# TASK SET
- 1) Using the Qiskit circuit documentation below, answer yes or no for each statement and quote the exact words that decide it. (a) Qiskit examines the content of the metadata mapping. (b) When num_input_vars is non-zero, num_captured_vars must be zero. (c) op_start_times raises an AttributeError when the circuit is not scheduled.
- 2) Extend the Qiskit circuit documentation below, picking up right after its final line.

Return any associated layout information about the circuit

This attribute contains an optional TranspileLayout object. This is typically set on the output from transpile() or PassManager.run() to retain information about the permutations caused on the input circuit by transpilation.

There are two types of permutations caused by the transpile() function, an initial layout which permutes the qubits based on the selected physical qubits on the Target, and a final layout which is an output permutation caused by SwapGates inserted during routing.

metadata

Arbitrary user-defined metadata for the circuit.

Qiskit will not examine the content of this mapping, but it will pass it through the transpiler and reattach it to the output, so you can track your own metadata.

num_ancillas

Return the number of ancilla qubits.

num_captured_vars

The number of real-time classical variables in the circuit marked as captured from an enclosing scope.

This is the length of the iter_captured_vars() iterable. If this is non-zero, num_input_vars must be zero.

num_clbits

Return number of classical bits.

num_declared_vars

The number of real-time classical variables in the circuit that are declared by this circuit scope, excluding inputs or captures.

This is the length of the iter_declared_vars() iterable.

num_input_vars

The number of real-time classical variables in the circuit marked as circuit inputs.

This is the length of the iter_input_vars() iterable. If this is non-zero, num_captured_vars must be zero.

num_parameters

The number of parameter objects in the circuit.

num_qubits

Return number of qubits.

num_vars

The number of real-time classical variables in the circuit.

This is the length of the iter_vars() iterable.

op_start_times

Return a list of operation start times.

This attribute is enabled once one of scheduling analysis passes runs on the quantum circuit.

Returns

List of integers representing instruction start times. The index corresponds to the index of instruction in QuantumCircuit.data.

Raises

AttributeError – When circuit is not scheduled.

parameters

The parameters defined in the circuit.

This attribute returns the Parameter objects in the circuit sorted alphabetically. Note that parameters instantiated with a ParameterVector are still sorted numerically.

Examples

The snippet below shows that insertion order of parameters does not matter.

>>> from qiskit.circuit import QuantumCircuit, Parameter
>>> a, b, elephant = Parameter("a"), Parameter("b"), Parameter("elephant")
>>> circuit = QuantumCircuit(1)
>>> circuit.rx(b, 0)
>>> circuit.rz(elephant, 0)
>>> circuit.ry(a, 0)

# PROVIDED DATA
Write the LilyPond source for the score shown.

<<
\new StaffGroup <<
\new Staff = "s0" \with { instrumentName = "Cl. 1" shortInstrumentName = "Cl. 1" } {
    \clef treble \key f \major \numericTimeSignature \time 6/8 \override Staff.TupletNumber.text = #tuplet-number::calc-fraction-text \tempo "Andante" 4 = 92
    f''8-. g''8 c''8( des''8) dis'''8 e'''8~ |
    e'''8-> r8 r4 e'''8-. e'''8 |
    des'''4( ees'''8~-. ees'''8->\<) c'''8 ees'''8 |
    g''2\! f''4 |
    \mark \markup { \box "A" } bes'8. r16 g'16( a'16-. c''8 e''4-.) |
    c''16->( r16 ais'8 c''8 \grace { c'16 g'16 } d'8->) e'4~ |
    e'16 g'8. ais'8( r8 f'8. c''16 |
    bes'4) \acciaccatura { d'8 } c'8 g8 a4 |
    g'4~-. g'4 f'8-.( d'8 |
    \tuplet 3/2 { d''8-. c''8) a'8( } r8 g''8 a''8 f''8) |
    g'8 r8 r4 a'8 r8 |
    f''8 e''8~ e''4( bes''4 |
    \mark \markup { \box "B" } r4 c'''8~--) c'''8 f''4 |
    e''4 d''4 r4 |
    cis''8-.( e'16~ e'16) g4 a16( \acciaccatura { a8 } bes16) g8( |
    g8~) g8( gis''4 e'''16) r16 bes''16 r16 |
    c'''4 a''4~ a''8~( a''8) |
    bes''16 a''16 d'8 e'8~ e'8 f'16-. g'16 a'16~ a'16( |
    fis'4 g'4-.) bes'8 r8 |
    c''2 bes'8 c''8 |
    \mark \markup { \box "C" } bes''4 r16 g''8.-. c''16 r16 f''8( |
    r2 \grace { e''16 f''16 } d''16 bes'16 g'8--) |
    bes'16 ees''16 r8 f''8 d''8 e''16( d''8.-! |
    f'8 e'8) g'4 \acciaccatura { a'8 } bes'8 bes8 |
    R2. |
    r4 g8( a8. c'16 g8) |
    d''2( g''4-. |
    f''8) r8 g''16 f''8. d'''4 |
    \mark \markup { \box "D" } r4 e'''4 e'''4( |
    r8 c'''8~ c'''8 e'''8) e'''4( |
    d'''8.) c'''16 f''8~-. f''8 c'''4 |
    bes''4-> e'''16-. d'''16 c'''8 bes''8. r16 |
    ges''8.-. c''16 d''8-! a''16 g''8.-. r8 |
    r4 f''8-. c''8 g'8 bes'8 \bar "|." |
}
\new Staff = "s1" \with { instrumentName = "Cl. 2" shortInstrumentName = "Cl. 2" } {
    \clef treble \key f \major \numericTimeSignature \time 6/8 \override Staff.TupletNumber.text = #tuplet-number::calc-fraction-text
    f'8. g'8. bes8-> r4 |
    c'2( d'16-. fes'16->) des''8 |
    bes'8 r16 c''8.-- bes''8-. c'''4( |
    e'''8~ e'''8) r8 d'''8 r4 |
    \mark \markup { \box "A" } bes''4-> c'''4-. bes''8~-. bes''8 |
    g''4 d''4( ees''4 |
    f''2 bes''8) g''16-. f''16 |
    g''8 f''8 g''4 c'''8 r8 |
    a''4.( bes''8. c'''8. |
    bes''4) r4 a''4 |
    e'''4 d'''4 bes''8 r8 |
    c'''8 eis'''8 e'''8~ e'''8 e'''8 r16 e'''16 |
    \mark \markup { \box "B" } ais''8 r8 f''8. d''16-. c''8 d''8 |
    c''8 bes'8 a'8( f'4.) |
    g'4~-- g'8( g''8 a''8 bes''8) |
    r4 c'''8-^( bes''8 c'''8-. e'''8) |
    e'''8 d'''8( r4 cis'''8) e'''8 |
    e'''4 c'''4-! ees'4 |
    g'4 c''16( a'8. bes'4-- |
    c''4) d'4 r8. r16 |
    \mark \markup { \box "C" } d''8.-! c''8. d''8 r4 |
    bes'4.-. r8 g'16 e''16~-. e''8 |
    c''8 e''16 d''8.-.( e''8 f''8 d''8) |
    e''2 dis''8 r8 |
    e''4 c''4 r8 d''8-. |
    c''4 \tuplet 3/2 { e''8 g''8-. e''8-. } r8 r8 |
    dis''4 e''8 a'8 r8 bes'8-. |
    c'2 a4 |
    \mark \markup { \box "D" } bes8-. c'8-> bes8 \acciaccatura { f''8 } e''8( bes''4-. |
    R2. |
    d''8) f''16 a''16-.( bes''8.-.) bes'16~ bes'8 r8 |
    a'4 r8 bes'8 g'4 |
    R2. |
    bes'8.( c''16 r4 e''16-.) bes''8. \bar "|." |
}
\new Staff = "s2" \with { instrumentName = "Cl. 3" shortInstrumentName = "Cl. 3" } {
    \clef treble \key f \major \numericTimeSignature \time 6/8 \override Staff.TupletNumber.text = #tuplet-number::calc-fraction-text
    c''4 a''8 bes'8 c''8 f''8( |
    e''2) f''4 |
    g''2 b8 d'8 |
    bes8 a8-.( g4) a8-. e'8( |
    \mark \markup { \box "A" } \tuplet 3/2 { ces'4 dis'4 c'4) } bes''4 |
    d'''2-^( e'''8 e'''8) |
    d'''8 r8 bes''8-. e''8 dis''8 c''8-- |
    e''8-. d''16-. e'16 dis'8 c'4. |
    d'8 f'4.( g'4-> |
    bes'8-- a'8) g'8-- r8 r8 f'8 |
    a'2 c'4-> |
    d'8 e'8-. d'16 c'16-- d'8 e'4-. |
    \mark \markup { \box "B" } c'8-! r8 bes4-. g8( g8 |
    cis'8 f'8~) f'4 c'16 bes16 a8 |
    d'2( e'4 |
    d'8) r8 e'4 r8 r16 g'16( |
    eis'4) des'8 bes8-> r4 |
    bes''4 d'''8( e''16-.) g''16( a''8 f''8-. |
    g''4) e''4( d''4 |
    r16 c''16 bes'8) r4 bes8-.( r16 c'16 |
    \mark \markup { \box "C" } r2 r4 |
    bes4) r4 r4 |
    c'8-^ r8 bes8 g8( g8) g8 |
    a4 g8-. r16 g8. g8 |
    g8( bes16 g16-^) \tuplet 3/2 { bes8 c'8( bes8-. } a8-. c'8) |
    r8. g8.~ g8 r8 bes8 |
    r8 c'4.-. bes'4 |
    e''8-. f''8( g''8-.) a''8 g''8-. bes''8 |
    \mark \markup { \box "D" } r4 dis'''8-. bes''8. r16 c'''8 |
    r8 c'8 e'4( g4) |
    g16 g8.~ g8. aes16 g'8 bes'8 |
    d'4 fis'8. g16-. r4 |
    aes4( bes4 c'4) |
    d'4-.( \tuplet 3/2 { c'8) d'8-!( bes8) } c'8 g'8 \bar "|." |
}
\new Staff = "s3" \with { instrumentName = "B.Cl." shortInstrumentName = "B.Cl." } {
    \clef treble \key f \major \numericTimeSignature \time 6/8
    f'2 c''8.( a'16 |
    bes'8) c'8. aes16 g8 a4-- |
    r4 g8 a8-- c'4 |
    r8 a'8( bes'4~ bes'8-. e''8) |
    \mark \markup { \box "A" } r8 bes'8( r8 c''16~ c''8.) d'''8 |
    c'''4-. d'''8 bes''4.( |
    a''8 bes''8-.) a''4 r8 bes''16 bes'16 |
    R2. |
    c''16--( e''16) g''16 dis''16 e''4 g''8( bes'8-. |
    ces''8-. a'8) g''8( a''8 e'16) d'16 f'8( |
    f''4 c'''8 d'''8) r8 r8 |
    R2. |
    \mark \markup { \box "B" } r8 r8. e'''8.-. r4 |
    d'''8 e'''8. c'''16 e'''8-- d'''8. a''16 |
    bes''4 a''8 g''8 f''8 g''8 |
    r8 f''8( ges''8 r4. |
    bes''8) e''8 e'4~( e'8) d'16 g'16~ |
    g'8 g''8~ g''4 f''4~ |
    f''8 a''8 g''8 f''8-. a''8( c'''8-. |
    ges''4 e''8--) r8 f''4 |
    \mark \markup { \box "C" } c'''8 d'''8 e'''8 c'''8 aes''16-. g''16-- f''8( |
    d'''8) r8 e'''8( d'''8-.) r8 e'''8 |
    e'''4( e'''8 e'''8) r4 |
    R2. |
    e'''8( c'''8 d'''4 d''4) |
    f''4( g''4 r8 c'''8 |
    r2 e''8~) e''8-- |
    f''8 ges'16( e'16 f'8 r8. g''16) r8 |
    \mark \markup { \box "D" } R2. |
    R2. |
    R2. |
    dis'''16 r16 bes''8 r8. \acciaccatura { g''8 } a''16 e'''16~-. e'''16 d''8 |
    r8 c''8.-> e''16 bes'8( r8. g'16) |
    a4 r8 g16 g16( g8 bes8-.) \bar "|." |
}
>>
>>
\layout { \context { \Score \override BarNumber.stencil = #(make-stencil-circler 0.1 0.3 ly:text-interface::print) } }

# RESPONSE LIST
- 1)
(a) No: "Qiskit will not examine the content of this mapping"
(b) Yes: "If this is non-zero, num_captured_vars must be zero."
(c) Yes: "AttributeError – When circuit is not scheduled."

- 2)
>>> circuit.parameters  # sorted alphabetically!
ParameterView([Parameter(a), Parameter(b), Parameter(elephant)])

Bear in mind that alphabetical sorting might be unintuitive when it comes to numbers. The literal “10” comes before “2” in strict alphabetical sorting.

>>> from qiskit.circuit import QuantumCircuit, Parameter
>>> angles = [Parameter("angle_1"), Parameter("angle_2"), Parameter("angle_10")]
>>> circuit = QuantumCircuit(1)
>>> circuit.u(*angles, 0)
>>> circuit.draw()
   ┌─────────────────────────────┐
q:U(angle_1,angle_2,angle_10)
   └─────────────────────────────┘
>>> circuit.parameters
ParameterView([Parameter(angle_1), Parameter(angle_10), Parameter(angle_2)])

To respect numerical sorting, a ParameterVector can be used.

>>> from qiskit.circuit import QuantumCircuit, Parameter, ParameterVector
>>> x = ParameterVector("x", 12)
>>> circuit = QuantumCircuit(1)
>>> for x_i in x:
...     circuit.rx(x_i, 0)
>>> circuit.parameters
ParameterView([
    ParameterVectorElement(x[0]), ParameterVectorElement(x[1]),
    ParameterVectorElement(x[2]), ParameterVectorElement(x[3]),
    ..., ParameterVectorElement(x[11])
])

Returns

The sorted Parameter objects in the circuit.

prefix

Default value: 'circuit'

qubits

A list of Qubits in the order that they were added. You should not mutate this.

unit

The unit that duration is specified in.

Deprecated since version 1.3.0

The property qiskit.circuit.quantumcircuit.QuantumCircuit.unit is deprecated as of qiskit 1.3.0. It will be removed in Qiskit 2.0.0.

name

Type: str

A human-readable name for the circuit.

qregs

Type: list[QuantumRegister]

A list of the QuantumRegisters in this circuit. You should not mutate this.

cregs

Type: list[ClassicalRegister]

A list of the ClassicalRegisters in this circuit. You should not mutate this.